El fantasma de Unamuno habrá vuelto a sonreír últimamente, complacido por el Proyecto de Modificación de la Ley de Educación (Lomloe) que el Gobierno ha comenzado a tramitar en el Congreso y que hace desaparecer la asignatura de matemáticas de la troncalidad del bachillerato, incluso para los alumnos que cursan Ciencias y Tecnología.
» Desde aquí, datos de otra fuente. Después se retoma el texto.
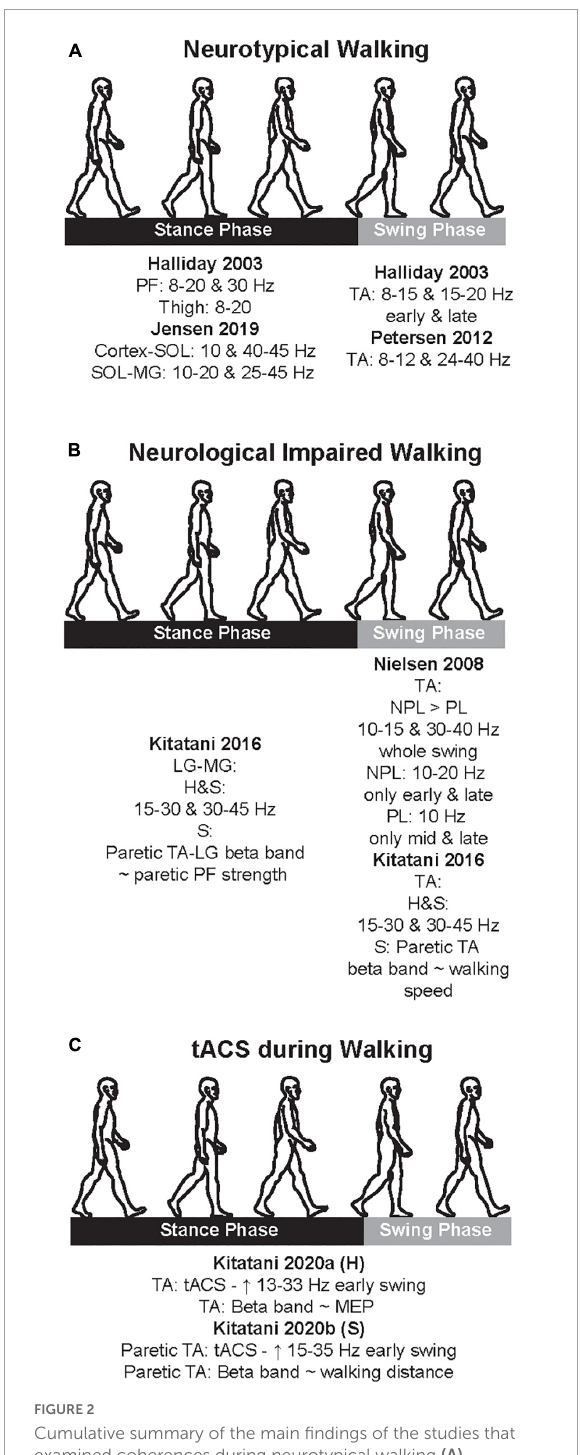
FIGURE2 Cumulative summary of the main findings of the studies that examined coherences during neurotypical walking (A) , neurological impaired walking (B) , and transcranial alternate current stimulation (tACS) application (C) . Here, we just present the main findings; see text for further details. PF, plantarflexors; TA, tibialis anterior; LG, lateral gastrocnemius; MG, medial gastrocnemius; H, healthy; S, stroke; NPL, non-paretic leg; PL, paretic leg; ∼ , significant correlation; MEP, motor evoked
Ante las críticas recibidas de diferentes colectivos, el Gobierno ha apuntado que la concreción del estudio de conocimientos como las matemáticas se relega a los reales decretos, pero ello soslaya el hecho de que otras materias como la filosofía, la historia de la filosofía, el castellano, la lengua extranjera y la cooficial sí se establecen por ley como obligatorias para todas las modalidades de bachillerato. Y ello es toda una declaración de principios: «¡Que mueran las matemáticas!»
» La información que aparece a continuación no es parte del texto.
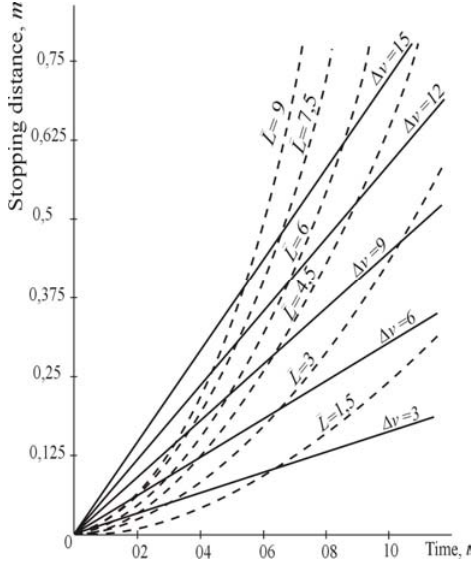
Fig 3. Stopping distance and time interdependence of speed change and deceleration level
Produce una enorme desazón que el Gobierno -donde por otra parte encontrar un ministro de ciencias es tan difícil como hallar otro planeta habitable en el universo- tenga en tan baja consideración las matemáticas y, por extensión, las ciencias, máxime en estos tiempos en que ambas han demostrado tener las llaves para combatir el covid-19. Por señalar un par de ejemplos, las técnicas computacionales, fuertemente arraigadas en las matemáticas, están siendo un apoyo esencial en el diseño de vacunas. Y la modelización matemática ha permitido desarrollar herramientas para predecir la evolución temporal de la pandemia, en algunos casos con gran éxito, a pesar de la parquedad e irregularidad de los datos proporcionados por las administraciones.
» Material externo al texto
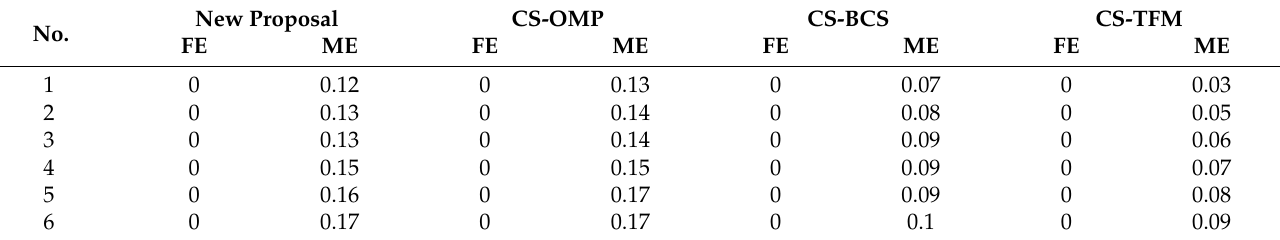
Table 5. Class D test signal amplitude test.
Hablando del covid-19, permítanme que me ponga un poco pasional con mi propia disciplina: la ingeniería de telecomunicación. Nadie es ajeno a la elasticidad con que las redes de telecomunicación respondieron en estos tiempos en que la gente hubo de permanecer en sus casas teletrabajando, recibiendo formación online o disfrutando de las múltiples opciones de ocio telemático. Los sistemas de telecomunicaciones fueron capaces de absorber picos de aumento de tráfico de datos cercanos al 90 %, desafío que se puede calibrar imaginando el colapso en la AP-9 si se doblase el número de vehículos en hora punta. Y esto no hubiese sido posible sin las matemáticas, que nos han dado el marco formal y mental con el que hemos podido sacar provecho de las ondas electromagnéticas, manipular las señales para combatir el ruido y la distorsión, o diseñar algoritmos para comprimir el vídeo podando estadísticamente toda redundancia.
Decía Unamuno que «la luz eléctrica alumbra aquí tan bien como allí donde se inventó». Es verdad, pero de otras luces -políticas- se trata: degradando las matemáticas nos empobrecemos como sociedad, dejamos que invente Google y nos encomendamos a los turistas. Aunque ya no haya turistas.